(Recorded data)
********

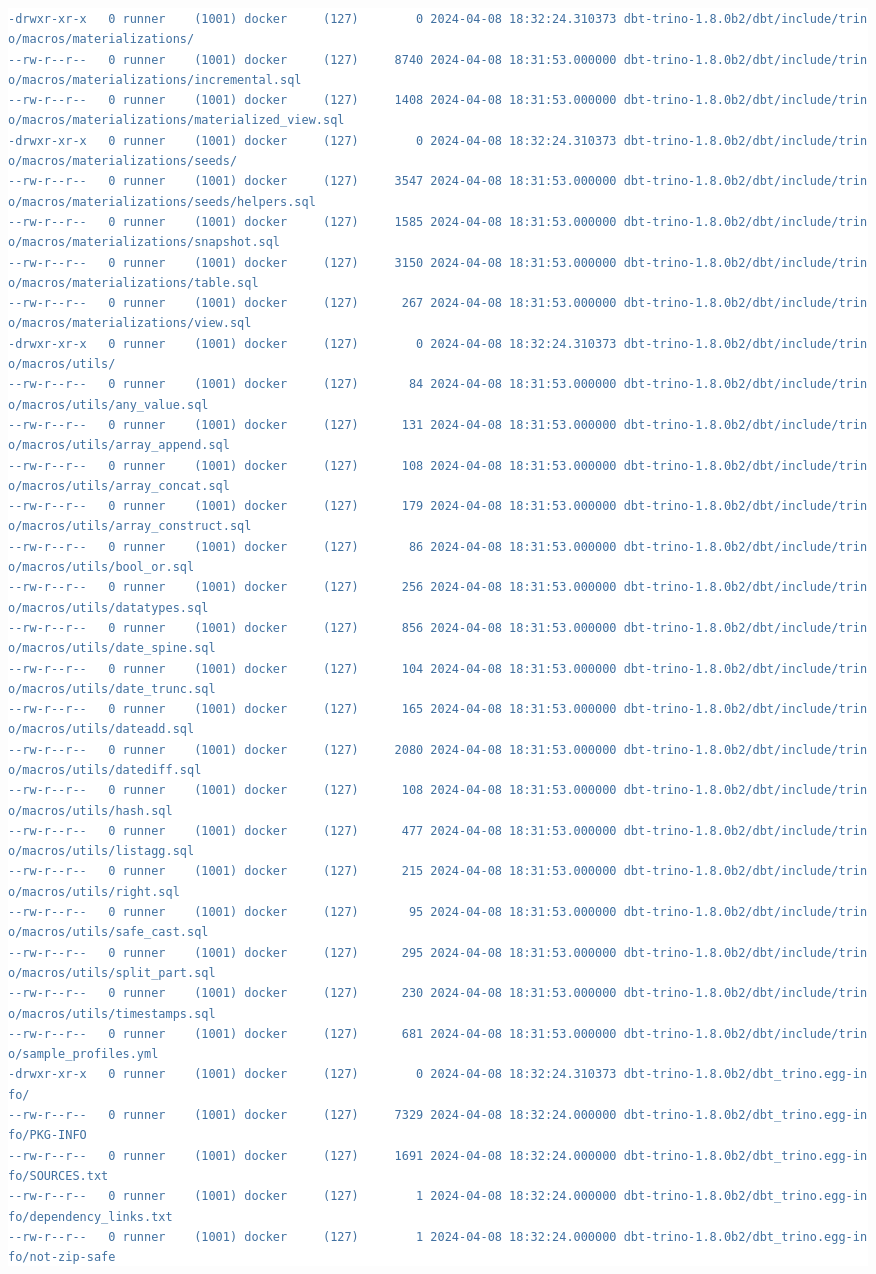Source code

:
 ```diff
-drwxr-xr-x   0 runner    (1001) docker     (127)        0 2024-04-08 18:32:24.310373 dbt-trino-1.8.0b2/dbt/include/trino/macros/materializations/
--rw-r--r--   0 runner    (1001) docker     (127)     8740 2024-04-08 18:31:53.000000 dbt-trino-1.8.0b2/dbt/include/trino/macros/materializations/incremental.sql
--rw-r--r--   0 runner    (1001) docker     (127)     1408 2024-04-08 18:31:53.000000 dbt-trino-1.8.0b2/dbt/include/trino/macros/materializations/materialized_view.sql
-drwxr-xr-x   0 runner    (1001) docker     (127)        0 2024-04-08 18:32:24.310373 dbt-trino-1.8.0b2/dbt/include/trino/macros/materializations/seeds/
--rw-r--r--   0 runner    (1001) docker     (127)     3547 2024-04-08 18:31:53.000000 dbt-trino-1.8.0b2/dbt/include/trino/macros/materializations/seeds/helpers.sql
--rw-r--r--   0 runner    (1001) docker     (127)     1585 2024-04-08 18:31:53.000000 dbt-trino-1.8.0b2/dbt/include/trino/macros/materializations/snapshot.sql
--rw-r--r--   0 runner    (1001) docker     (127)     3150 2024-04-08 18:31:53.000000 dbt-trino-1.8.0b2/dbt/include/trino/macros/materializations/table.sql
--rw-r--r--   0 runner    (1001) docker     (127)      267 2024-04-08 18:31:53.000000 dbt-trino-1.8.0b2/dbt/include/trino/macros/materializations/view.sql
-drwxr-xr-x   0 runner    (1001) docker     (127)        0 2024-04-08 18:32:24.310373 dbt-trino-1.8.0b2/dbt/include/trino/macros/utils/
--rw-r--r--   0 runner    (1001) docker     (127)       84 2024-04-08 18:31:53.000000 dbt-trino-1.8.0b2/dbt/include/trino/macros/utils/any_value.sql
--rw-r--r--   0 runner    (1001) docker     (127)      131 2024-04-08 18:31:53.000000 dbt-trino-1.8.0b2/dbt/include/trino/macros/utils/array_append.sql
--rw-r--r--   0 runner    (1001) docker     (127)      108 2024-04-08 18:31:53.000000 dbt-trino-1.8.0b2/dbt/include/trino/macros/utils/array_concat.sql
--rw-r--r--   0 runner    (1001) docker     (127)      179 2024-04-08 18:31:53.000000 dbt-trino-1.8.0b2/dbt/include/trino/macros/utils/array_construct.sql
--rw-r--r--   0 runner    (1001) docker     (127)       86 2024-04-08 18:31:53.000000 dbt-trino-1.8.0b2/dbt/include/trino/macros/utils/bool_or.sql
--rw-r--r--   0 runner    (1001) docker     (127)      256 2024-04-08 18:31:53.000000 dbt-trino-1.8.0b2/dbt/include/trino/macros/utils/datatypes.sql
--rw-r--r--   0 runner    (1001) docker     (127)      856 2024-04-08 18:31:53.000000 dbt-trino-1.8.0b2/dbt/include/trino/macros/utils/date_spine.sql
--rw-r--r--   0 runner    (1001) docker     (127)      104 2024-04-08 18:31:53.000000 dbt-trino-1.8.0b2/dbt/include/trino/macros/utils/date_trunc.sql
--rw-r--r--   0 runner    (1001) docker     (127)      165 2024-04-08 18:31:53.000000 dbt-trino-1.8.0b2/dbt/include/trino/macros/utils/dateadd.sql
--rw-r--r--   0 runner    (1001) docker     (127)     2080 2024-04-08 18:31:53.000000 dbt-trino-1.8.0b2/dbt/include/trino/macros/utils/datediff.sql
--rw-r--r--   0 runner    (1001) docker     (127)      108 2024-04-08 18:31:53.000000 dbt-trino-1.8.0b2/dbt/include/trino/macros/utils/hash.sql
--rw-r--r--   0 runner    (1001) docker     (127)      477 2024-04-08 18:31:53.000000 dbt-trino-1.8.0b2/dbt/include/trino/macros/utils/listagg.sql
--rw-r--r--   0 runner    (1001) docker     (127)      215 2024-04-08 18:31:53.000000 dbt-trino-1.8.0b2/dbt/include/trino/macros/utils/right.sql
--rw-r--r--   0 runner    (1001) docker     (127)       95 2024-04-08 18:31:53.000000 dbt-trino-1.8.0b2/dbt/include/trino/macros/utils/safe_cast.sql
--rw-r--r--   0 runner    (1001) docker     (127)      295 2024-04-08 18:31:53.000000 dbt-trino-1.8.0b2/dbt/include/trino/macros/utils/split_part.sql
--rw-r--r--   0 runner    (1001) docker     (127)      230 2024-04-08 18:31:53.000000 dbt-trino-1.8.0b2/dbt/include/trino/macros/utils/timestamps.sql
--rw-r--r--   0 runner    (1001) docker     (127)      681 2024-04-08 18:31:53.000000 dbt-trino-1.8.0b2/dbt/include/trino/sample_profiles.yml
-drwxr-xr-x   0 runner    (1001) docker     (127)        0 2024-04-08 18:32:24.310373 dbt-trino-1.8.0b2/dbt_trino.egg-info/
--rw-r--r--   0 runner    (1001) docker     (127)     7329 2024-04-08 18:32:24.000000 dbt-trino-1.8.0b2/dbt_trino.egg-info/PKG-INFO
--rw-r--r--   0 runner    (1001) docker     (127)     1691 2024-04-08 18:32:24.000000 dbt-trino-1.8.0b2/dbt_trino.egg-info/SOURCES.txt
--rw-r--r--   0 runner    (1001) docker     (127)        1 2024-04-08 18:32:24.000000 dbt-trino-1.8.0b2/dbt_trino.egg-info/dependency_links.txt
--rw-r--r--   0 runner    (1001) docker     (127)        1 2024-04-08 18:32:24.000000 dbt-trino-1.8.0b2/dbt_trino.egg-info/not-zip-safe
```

********

REQUIRED ACTION =
What is needed is every line of the records above that contains the word "seeds".

ANSWER AREA =
-drwxr-xr-x   0 runner    (1001) docker     (127)        0 2024-04-08 18:32:24.310373 dbt-trino-1.8.0b2/dbt/include/trino/macros/materializations/seeds/
--rw-r--r--   0 runner    (1001) docker     (127)     3547 2024-04-08 18:31:53.000000 dbt-trino-1.8.0b2/dbt/include/trino/macros/materializations/seeds/helpers.sql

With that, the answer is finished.